As the Federal Reserve moves closer to boosting interest rates for the first time in nine years, the U.S. dollar is gaining strength, punishing commodities in the process. Gold and gold exchange traded funds are not exceptions to this rule.
For example, the SPDR Gold Shares (NYSEArca: GLD), iShares Gold Trust (NYSEArca: IAU) and ETFS Physical Swiss Gold Shares (NYSEArca: SGOL) have each posted losses in excess of 8% in just the past month and GLD is one of the worst offenders among ETFs in terms of fourth-quarter assets lost.

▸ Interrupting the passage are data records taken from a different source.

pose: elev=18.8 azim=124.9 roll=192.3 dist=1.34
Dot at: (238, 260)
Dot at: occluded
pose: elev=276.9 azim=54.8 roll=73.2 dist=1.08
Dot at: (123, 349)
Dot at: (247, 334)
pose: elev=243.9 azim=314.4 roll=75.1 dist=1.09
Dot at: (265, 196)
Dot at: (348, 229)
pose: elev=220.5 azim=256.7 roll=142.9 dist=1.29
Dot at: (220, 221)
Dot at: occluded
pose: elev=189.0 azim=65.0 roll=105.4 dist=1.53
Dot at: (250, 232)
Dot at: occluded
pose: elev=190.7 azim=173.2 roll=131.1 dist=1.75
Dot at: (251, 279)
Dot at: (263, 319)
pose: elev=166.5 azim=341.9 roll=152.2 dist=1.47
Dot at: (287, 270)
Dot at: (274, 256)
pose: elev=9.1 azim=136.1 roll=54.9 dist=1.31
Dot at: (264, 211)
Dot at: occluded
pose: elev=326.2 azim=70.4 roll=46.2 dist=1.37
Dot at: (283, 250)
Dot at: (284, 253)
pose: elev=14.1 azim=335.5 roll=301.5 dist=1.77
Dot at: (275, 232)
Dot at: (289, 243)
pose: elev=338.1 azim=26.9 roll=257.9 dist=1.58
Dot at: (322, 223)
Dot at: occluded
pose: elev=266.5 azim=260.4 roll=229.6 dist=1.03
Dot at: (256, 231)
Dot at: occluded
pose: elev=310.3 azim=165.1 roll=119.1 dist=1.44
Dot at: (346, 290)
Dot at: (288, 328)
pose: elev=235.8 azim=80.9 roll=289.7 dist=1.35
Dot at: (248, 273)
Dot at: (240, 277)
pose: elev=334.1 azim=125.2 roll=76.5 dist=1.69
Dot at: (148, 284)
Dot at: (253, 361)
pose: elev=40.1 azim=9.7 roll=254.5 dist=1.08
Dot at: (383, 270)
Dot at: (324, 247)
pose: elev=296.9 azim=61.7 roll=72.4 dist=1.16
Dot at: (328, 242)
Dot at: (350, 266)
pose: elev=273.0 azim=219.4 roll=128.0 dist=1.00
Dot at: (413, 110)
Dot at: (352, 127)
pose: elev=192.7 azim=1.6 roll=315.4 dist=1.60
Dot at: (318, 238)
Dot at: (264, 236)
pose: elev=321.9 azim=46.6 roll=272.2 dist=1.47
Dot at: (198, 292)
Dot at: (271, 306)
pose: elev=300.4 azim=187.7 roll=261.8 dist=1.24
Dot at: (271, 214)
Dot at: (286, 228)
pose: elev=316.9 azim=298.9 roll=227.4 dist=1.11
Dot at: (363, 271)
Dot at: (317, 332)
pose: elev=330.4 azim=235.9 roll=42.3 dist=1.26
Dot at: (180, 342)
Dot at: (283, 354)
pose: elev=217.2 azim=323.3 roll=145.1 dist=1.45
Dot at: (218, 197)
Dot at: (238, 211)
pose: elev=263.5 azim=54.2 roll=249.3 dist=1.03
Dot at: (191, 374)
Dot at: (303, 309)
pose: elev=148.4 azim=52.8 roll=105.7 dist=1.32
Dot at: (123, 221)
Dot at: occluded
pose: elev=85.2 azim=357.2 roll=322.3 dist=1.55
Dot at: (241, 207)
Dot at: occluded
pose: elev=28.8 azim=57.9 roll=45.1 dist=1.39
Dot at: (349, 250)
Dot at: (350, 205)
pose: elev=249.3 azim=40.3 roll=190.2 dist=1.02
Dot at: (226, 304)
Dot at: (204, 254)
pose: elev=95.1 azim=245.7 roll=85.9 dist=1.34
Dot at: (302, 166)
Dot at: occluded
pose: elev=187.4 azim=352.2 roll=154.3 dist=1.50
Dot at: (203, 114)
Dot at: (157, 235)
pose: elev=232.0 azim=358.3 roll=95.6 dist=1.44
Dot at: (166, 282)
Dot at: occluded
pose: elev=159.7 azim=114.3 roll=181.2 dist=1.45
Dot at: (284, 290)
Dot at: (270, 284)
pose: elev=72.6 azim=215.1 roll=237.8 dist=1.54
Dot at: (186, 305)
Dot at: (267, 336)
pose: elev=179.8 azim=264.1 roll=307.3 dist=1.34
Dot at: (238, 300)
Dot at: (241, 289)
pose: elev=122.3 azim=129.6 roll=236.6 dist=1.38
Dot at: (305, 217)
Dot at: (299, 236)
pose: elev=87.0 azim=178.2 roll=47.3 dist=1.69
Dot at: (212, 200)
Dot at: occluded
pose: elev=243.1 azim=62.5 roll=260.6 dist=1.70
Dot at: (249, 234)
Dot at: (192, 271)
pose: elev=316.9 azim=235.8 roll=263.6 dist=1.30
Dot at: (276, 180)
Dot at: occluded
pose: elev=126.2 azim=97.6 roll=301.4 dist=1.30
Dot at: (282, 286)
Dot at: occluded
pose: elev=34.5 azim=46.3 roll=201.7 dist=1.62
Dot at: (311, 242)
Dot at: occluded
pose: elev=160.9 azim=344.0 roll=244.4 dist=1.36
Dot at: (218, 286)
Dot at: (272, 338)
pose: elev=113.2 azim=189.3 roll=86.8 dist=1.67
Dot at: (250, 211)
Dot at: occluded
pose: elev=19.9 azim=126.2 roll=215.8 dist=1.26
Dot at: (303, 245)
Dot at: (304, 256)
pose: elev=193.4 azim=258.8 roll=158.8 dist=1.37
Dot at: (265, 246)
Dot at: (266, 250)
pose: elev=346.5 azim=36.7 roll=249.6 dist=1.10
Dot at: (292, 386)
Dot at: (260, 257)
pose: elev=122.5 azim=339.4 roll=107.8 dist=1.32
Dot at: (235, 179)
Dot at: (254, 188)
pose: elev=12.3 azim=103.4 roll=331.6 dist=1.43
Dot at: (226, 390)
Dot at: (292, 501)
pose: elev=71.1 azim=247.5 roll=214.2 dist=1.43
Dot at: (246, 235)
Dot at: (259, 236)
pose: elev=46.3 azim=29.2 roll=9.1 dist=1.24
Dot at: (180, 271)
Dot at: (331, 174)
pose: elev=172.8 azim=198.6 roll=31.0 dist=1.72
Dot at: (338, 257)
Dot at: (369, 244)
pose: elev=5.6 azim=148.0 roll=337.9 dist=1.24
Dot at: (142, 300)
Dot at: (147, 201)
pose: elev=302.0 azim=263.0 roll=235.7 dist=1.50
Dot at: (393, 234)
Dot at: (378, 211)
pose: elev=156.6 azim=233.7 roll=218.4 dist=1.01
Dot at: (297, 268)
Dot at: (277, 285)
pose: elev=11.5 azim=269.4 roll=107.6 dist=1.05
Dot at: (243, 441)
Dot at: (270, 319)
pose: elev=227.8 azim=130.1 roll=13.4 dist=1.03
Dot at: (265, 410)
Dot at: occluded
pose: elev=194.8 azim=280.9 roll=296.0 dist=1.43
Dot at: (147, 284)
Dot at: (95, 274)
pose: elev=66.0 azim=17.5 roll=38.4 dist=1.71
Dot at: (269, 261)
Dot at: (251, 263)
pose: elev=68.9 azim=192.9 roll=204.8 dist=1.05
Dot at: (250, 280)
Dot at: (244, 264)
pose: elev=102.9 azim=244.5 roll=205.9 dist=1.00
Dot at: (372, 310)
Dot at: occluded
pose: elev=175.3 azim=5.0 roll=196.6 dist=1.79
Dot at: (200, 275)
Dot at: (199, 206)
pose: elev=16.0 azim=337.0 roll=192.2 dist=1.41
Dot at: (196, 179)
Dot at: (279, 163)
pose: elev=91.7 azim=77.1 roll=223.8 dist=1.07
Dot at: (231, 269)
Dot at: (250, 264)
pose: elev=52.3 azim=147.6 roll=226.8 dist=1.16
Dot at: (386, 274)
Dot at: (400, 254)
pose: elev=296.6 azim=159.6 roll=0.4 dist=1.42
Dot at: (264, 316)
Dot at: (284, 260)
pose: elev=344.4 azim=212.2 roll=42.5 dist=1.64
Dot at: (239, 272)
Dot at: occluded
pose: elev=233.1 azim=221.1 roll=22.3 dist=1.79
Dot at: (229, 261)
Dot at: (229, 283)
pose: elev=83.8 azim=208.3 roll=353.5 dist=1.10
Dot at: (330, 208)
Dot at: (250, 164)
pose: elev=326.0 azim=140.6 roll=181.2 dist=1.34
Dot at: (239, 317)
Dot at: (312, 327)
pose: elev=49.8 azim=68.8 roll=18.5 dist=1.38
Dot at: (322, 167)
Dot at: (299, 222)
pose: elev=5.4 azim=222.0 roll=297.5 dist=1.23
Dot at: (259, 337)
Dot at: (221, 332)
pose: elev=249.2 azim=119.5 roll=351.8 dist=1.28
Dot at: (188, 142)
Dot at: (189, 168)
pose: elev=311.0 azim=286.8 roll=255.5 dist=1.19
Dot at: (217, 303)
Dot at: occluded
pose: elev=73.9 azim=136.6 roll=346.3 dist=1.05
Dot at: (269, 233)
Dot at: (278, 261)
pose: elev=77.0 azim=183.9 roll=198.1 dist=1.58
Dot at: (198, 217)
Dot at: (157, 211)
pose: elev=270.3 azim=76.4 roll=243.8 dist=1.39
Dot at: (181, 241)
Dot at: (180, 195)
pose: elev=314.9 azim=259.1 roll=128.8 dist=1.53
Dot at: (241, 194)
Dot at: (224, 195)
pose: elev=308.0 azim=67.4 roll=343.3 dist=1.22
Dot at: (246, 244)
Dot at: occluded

The U.S. dollar has been strengthening on greater speculation that the Federal Reserve will begin tightening its monetary policy in December after the surprisingly strong October jobs report. Most raw materials are priced in dollars and historically a strong USD has pressured commodities.
Although precious metals ETFs have recently displayed some strength, gold is still in a lengthy bear market, giving some traders pause about how much more near-term upside the yellow metal has in store. [Doubters in Gold Rally]
“Looking at a long-term chart of the GLD, Rich Ross noted that just before its massive decline, the ETF put in a double-top formation. Technicians often view these patterns as confirmation of reversal in trend,” according to CNBC.
Gold assets look more attractive in a low interest rate environment as the precious metal is more competitive against assets that pay low interest, like bonds. Additionally, if the Fed holds off on a rate hike, it would suggests the economy is not as strong, which would also help gold attract safe-haven demand.